TRECHO PARA LEITURA →
Qualquer comentário sobre os acontecimentos deste dia 13 de outubro de 2025 precisa, em primeiro lugar, celebrar a libertação dos reféns israelenses, lamentar a má sorte dos que retornarão como corpos (ou nem como corpos retornarão), comemorar o cessar-fogo de uma guerra que produziu, como efeito colateral à caçada ao Hamas, a morte de milhares de palestinos – e por último, mas não menos importante, lembrar que o que aconteceu naquele dia 7 de outubro não deveria acontecer jamais.

Celebrada a libertação, lamentada a má sorte, comemorado o cessar-fogo, lembrado o atentado, também seria prudente que relêssemos um texto que fez estrondoso sucesso e transformou seu autor em celebridade da ciência política, num época em que não era comum que cientistas políticos virassem celebridades. Ele tinha razoáveis motivos para estar certo, mas no fim, infelizmente para ele e para nós, estava irrazoavelmente errado.

Quando Donald Trump proclamou que “não se trata apenas do fim de uma guerra, mas do fim da era do terror e da morte”, e que as “gerações no futuro lembrarão deste momento como aquele em que tudo começou a mudar”, eu quis reler o artigo The End of History (O Fim da História), do neoconservador Francis Fukuyama, que proclamou o “fim da história” com o fim da Guerra Fria, a ruína da União Soviética, a queda do Muro de Berlim, a hegemonia do capitalismo, o triunfo da democracia liberal, a resolução dos embates ideológicos, a inegociável Pax Americana.

O ensaio, publicado no ingênuo ano de 1989, na revista The National Interest, ganhou mais páginas em 1992 no livro The End of History and the Last Man (O Fim da História e o Último Homem). O autor foi lido, aplaudido, discutido e, aos poucos, esquecido. Minto: sua tese – a história teria chegado ao “fim”, a uma espécie de equalização geopolítica e consequente pacificação global – não foi esquecida. Foi ridicularizada. Fukuyama não era burro, mas sofreu da surdez dos otimistas quando tratam da cacofonia internacional.

INFORMAÇÕES REGISTRADAS →
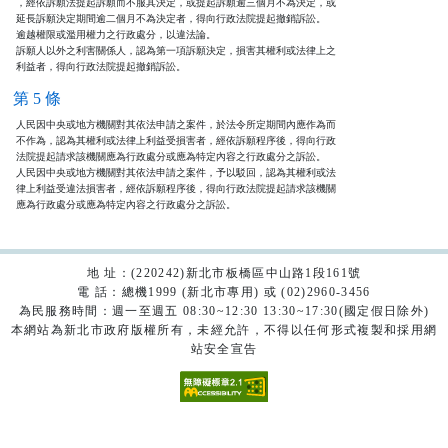
，經依訴願法提起訴願而不服其決定，或提起訴願逾三個月不為決定，或

延長訴願決定期間逾二個月不為決定者，得向行政法院提起撤銷訴訟。

逾越權限或濫用權力之行政處分，以違法論。

訴願人以外之利害關係人，認為第一項訴願決定，損害其權利或法律上之

利益者，得向行政法院提起撤銷訴訟。
第 5 條
人民因中央或地方機關對其依法申請之案件，於法令所定期間內應作為而

不作為，認為其權利或法律上利益受損害者，經依訴願程序後，得向行政

法院提起請求該機關應為行政處分或應為特定內容之行政處分之訴訟。

人民因中央或地方機關對其依法申請之案件，予以駁回，認為其權利或法

律上利益受違法損害者，經依訴願程序後，得向行政法院提起請求該機關

應為行政處分或應為特定內容之行政處分之訴訟。
地 址：(220242)新北市板橋區中山路1段161號
電 話：總機1999 (新北市專用) 或 (02)2960-3456
為民服務時間：週一至週五 08:30~12:30 13:30~17:30(國定假日除外)
本網站為新北市政府版權所有，未經允許，不得以任何形式複製和採用網
站安全宣告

INSTRUÇÕES →
• 1. Enumere os fatos e condições com os quais, segundo o trecho sobre Fukuyama, o artigo dele proclamou o "fim da história".
• 2. Retome o trecho sobre Fukuyama logo após a última frase e escreva a continuação.
O material não tem nenhuma relação com esta atividade.

RESPOSTAS NUMERADAS →
• 1.
- o fim da Guerra Fria
- a ruína da União Soviética
- a queda do Muro de Berlim
- a hegemonia do capitalismo
- o triunfo da democracia liberal
- a resolução dos embates ideológicos
- a inegociável Pax Americana

• 2.
Os sinais de que o presidente americano e sua entusiasmada claque estão sendo otimistas demais e prudentes de menos estão aí para ser vistos por quem tem olhos para ver. O fim da guerra, ou dessa batalha, é para ser comemorado, mas dependerá, para ser duradouro, de uma série de condições que não se sabe se serão cumpridas ou por quanto tempo serão cumpridas. Torçamos para que sejam, mas é bom que nos preparemos para o caso de não serem.

O Hamas está esfacelado, mas não acabou; difícil acreditar que aceitarão o desarmamento. Se aceitarem, mais difícil acreditar que continuarão desarmados por muito tempo. Sua causa – destruir Israel – e sua desculpa – construir a Palestina – ficarão no horizonte. Além disso, a questão Palestina – o direito de autodeterminação dos palestinos – segue como questão. Ou a solução dos dois estados – pacificados – volta à pauta, ou a pauta da guerra e de estado nenhum voltará às manchetes.

O topete de Trump só para em pé porque os países árabes e muçulmanos aprovaram o documento e concordaram com o plano que enquadraria o Hamas. Até quando? Ninguém sabe. Primeiro, porque o mundo árabe e muçulmano não morre de amores pelo mundo ocidental e cristão. Segundo, porque os EUA podem, como já fizeram outras vezes, também mudar de ideia quanto a eles, a depender de outros conflitos e interesses. E então eles…

Benjamin Netanyahu aceitou o cessar-fogo a contragosto. Nada em seus discursos e em suas ações, nada nos discursos e nas ações de seus colaboradores, sugeria que essa fosse sua intenção. Ele queria e precisava que o conflito externo se prolongasse, para não ter de lidar com o conflito interno que logo terá de enfrentar. Libertar dois mil prisioneiros, inclusive os terroristas, foi uma imposição, não uma negociação.

Pois bem. Celebro a libertação, lamento a má sorte, comemoro o cessar-fogo, lembro o massacre do dia 7, mas tenho o cuidado de não subscrever platitudes, aclamar incertezas, ovacionar políticos. A história não acabou. A história tem um longo passado pela frente.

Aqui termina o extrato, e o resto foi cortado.